Pick a subset of items that maximizes total value without exceeding a weight cap — a binary problem with one constraint.

import turboswarm as pso

values  = [10, 13, 18, 31, 7, 15]
weights = [2,  3,  4,  7, 1,  3]
cap = 10

result = pso.minimize(
    # maximize value  ->  minimize negative value
    lambda x: -sum(v * xi for v, xi in zip(values, x)),
    bounds=[(0, 1)] * len(values),
    binary=True,                                       # variables are {0, 1}
    constraints=[                                      # g(x) <= 0
        lambda x: sum(w * xi for w, xi in zip(weights, x)) - cap
    ],
    n_particles=50, max_iter=200, seed=1,
)

chosen = [int(b) for b in result.best_position]
print(chosen)                                          # [1, 0, 1, 0, 1, 1]
print(sum(v for v, c in zip(values, chosen) if c))     # value  = 50
print(sum(w for w, c in zip(weights, chosen) if c))    # weight = 10  (== cap)

binary=True makes each variable a {0, 1} choice; the constraint is written in the g(x) ≤ 0 form (here total weight − cap). The returned best_position comes back as whole-valued floats, so we cast to int.

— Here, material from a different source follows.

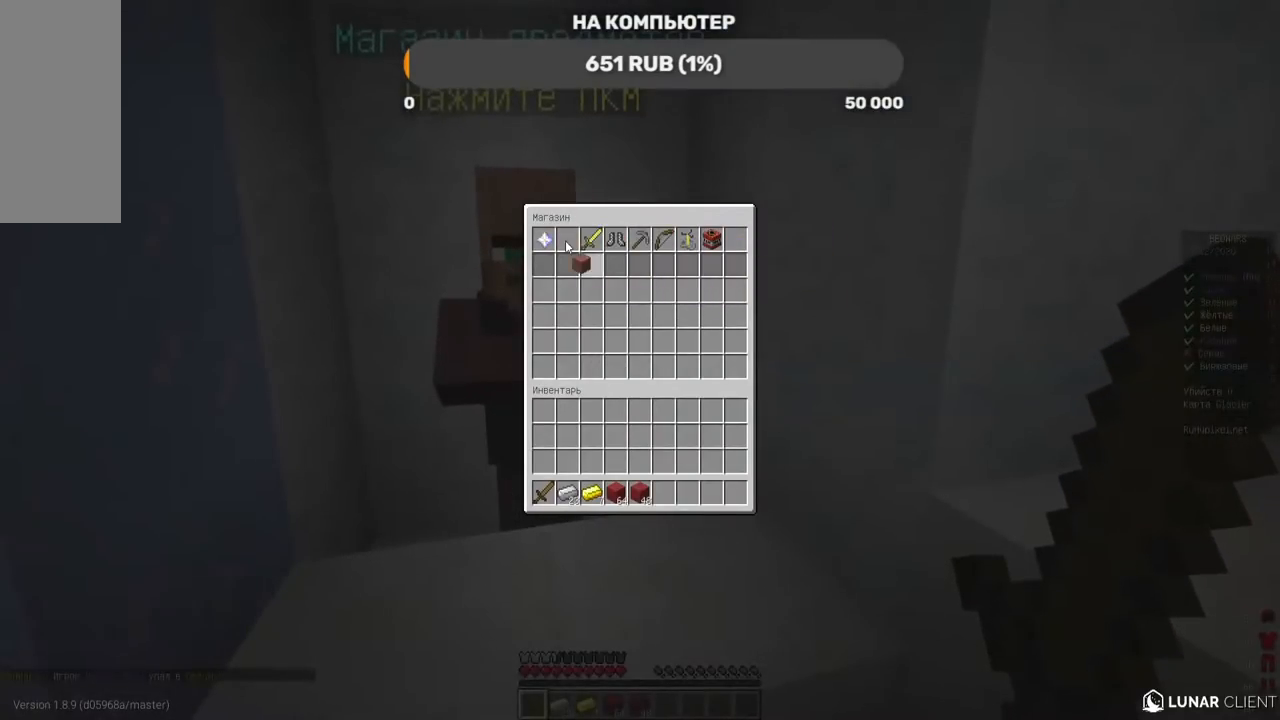
Gameplay with keyboard and mouse; each line is a JSON object with the keys and mouse buttons held at the frame after it. "events" lists presses ("down") and releases ("up") of "a", "d", "s", "w", "mouse_left" and "mouse_right" between this image and that frame as [ms after this image, input, new state], when the widget could be followed in between. "mouse_left", "mouse_right" = the "left", "right" buttons of the "mouse" list. No other keys are recorded. Fast repeated clicks can show as one long hold. Mouse movement is not recorded.
{"keys": [], "mouse": [], "events": []}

Did it find the true optimum?

This instance is small enough to brute-force, which confirms PSO found the global optimum:

import itertools

best = max(
    (combo for combo in itertools.product([0, 1], repeat=len(values))
     if sum(w * c for w, c in zip(weights, combo)) <= cap),
    key=lambda combo: sum(v * c for v, c in zip(values, combo)),
)
print(sum(v * c for v, c in zip(values, best)))        # 50  (same value)

Mixed variable types

Real problems often mix continuous, integer and binary variables. Pass var_types — one of "real", "integer" or "binary" per dimension:

result = pso.minimize(
    lambda x: (x[0] - 1.5) ** 2 + (x[1] - 3) ** 2 + (x[2] - 1) ** 2,
    bounds=[(-5, 5), (-10, 10), (0, 1)],
    var_types=["real", "integer", "binary"],
    seed=7,
)
print(result.best_position)        # [1.5, 3.0, 1.0]
print(f"{result.best_value:.4f}")  # 0.0000

The continuous dimension settles on 1.5, while the integer and binary dimensions come back whole-valued (3.0, 1.0). The key idea: the swarm always searches a continuous space, and the integer/binary nature is applied only when the objective is evaluated — so every variant, topology and constraint works unchanged across variable types.